Yesterday, New York Attorney General Eric Schneiderman announced that, effective immediately, new regulations will require non-profit organizations, such as 501(c)(4) organizations, making expenditures related to New York elections to disclose expenditures they make and donations they receive. These rules apply to organizations that must register with the Attorney General as charities, other than 501(c)(3) organizations. The required disclosures will be made in annual financial reports.
The new disclosure requirement is triggered when the organization makes direct or indirect expenditures for “express election advocacy” or “election-targeted issue advocacy”, the latter of which is defined as a communication that refers to a clearly identified candidate in an election that is made within 45 days before the primary or 90 days before the general election. The disclosure will include: (i) the aggregate amount of election related expenditures and the percentage of total expenses during the reporting period it represents; and (ii) itemization of each election-related expenditure exceeding $50 made and each covered donation of $1,000 or more received by an organization that makes New York election related expenditures that total more than $10,000 in the reporting period.

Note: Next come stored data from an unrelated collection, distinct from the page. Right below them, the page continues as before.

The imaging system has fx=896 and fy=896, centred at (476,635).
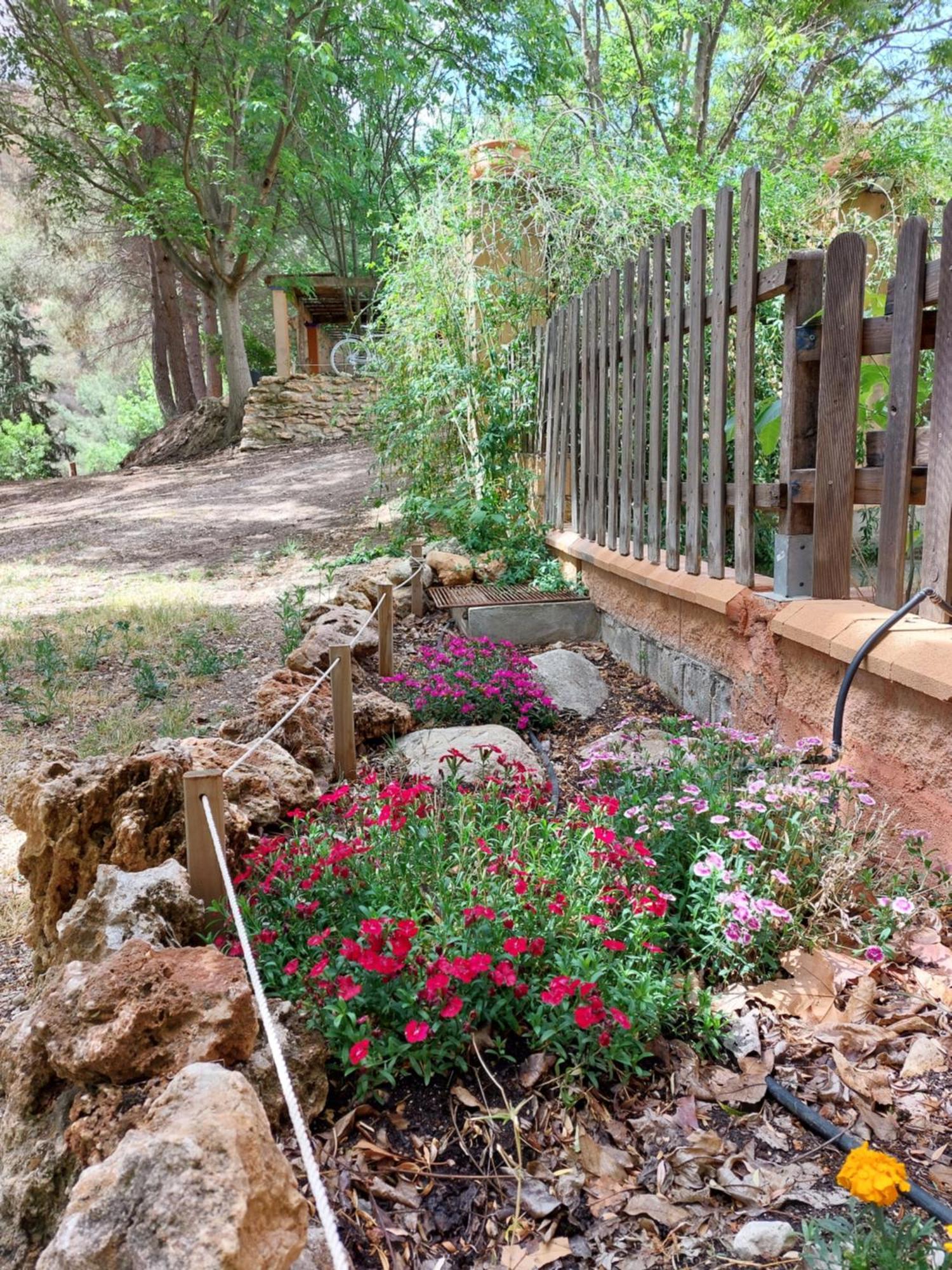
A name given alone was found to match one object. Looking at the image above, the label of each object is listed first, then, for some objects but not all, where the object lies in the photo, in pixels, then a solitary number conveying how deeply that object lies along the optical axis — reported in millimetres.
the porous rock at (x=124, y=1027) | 1498
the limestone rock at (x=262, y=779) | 2615
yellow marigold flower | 1073
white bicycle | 16609
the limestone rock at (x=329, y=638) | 3857
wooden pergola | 17109
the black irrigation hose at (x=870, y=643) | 2422
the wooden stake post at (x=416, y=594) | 5703
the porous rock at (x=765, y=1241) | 1353
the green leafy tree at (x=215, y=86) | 11805
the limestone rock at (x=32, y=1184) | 1377
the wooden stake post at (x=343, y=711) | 3205
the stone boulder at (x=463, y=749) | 3135
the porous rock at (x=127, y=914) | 1859
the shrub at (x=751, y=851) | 2070
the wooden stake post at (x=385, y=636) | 4375
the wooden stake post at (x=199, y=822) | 2033
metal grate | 5203
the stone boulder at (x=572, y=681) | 4129
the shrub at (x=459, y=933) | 1687
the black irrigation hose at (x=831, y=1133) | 1402
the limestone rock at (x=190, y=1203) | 1016
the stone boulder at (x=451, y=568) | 6023
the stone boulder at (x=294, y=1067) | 1598
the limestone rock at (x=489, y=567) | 6133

Non-segregated donations need not be disclosed if the organization keeps segregated bank account(s) containing funds used solely for New York election related expenditures, if all of such expenditures are made from such accounts. Covered organizations may apply to the AG for an exemption from disclosing any information to the public about a covered donation if the applicant shows that “the covered organization’s primary activities involve areas of public concern that create a reasonable probability that disclosure will cause undue harm, threats, harassment or reprisals to any person or organization.”
While there is also an exception for information that must be reported to other government agencies, the overlap with other public disclosure requirements is complex (as, for instance, with New York City Campaign Finance Board disclosure requirements), such that the scope of the exception may be unclear.
Will the Attorney General’s push for donor disclosure by social welfare organizations inspire similar reforms elsewhere? Or might the AG’s action spur challenges arguing that he has reached beyond his authority? Or both?